Two random variables, \(X\) and \(Y\), are independent when all events about \(X\) are independent of all events about \(Y\). The following result for continuous random variables is similar to that for discrete variables.

Independence

Two continuous random variables, X, and Y, are independent if and only if

\[ f(x, y) = f_X(x) \times f_Y(y) \qquad \text{ for all } x \text{ and } y \]

If \(X\) and \(Y\) are independent, then the conditional pdf of \(X\), given that \(Y = y\) is equal to its marginal pdf.

\[ f_{X\mid Y=y}(x) \;\;=\;\; \frac {f(x,y)}{f_Y(y)} \;\;=\;\; f_X(x) \]

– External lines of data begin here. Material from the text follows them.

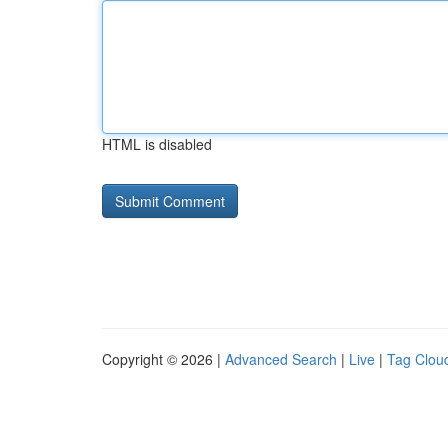
HTML is disabled
Copyright © 2026 |
Advanced Search
|
Live
|
Tag Clou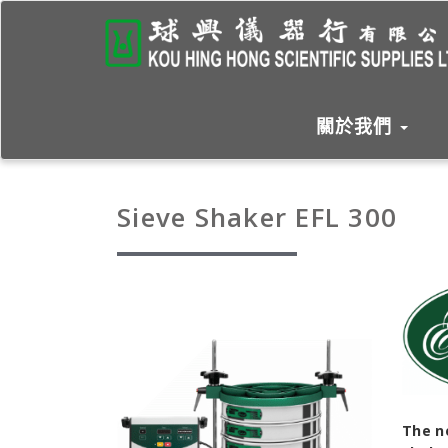
關於我們
Sieve Shaker EFL 300
The n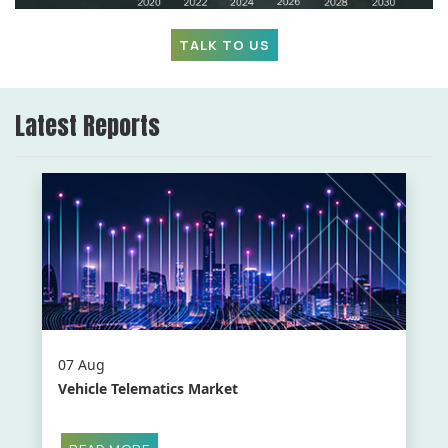
TALK TO US
Latest Reports
07 Aug
Vehicle Telematics Market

If the variables are independent, knowing the value of \(Y\) gives no information about the distribution of \(X\). Similarly,

\[ f_{Y\mid X=x}(y) \;\;=\;\; f_Y(y) \]

Determining independence

We can sometimes deduce mathematically that two variables are independent by factorising their joint pdf, but independence is more often justified by the context from which the two variables were defined.

Failure of light bulbs

If two light bulbs are tested at 80ºC until failure, their failure times \(X\) and \(Y\) can be assumed to be independent — failure of one bulb would not influence when the other failed. If the distribution for a single light bulb is \(\ExponDistn(\lambda)\), there joint pdf would therefore be

\[ f(x, y) = f_X(x) \times f_Y(y) = \left(\lambda e^{\lambda x}\right)\left(\lambda e^{\lambda y}\right) = \lambda^2 e^{\lambda(x+y)}\qquad \text{ if } x \ge 0\text{ and } y \ge 0 \]

Extensions to 3 or more variables

The idea of a joint probability density function for three or more continuous random variables \(\{X_1,X_2,\dots, X_n\}\) is a simple extension of that for two variables,

\[ f(x_1, \dots, x_n) \]

Probabilities can be obtained from the joint pdf as multiple integrals over the corresponding values of the variables, \((x_1, \dots, x_n)\), but we will not go into the details here.

Random samples

A collection of \(n\) independent random variables with the same distribution is a random sample from the distribution. The joint pdf of the variables is then

\[ f(x_1, \dots, x_n) \;=\; \prod_{i=1}^n f(x_i) \]

where \(f(\cdot)\) is the pdf of the distribution from which the random sample is taken. When treated as a function of unknown parameters, this is the likelihood function for the sample data.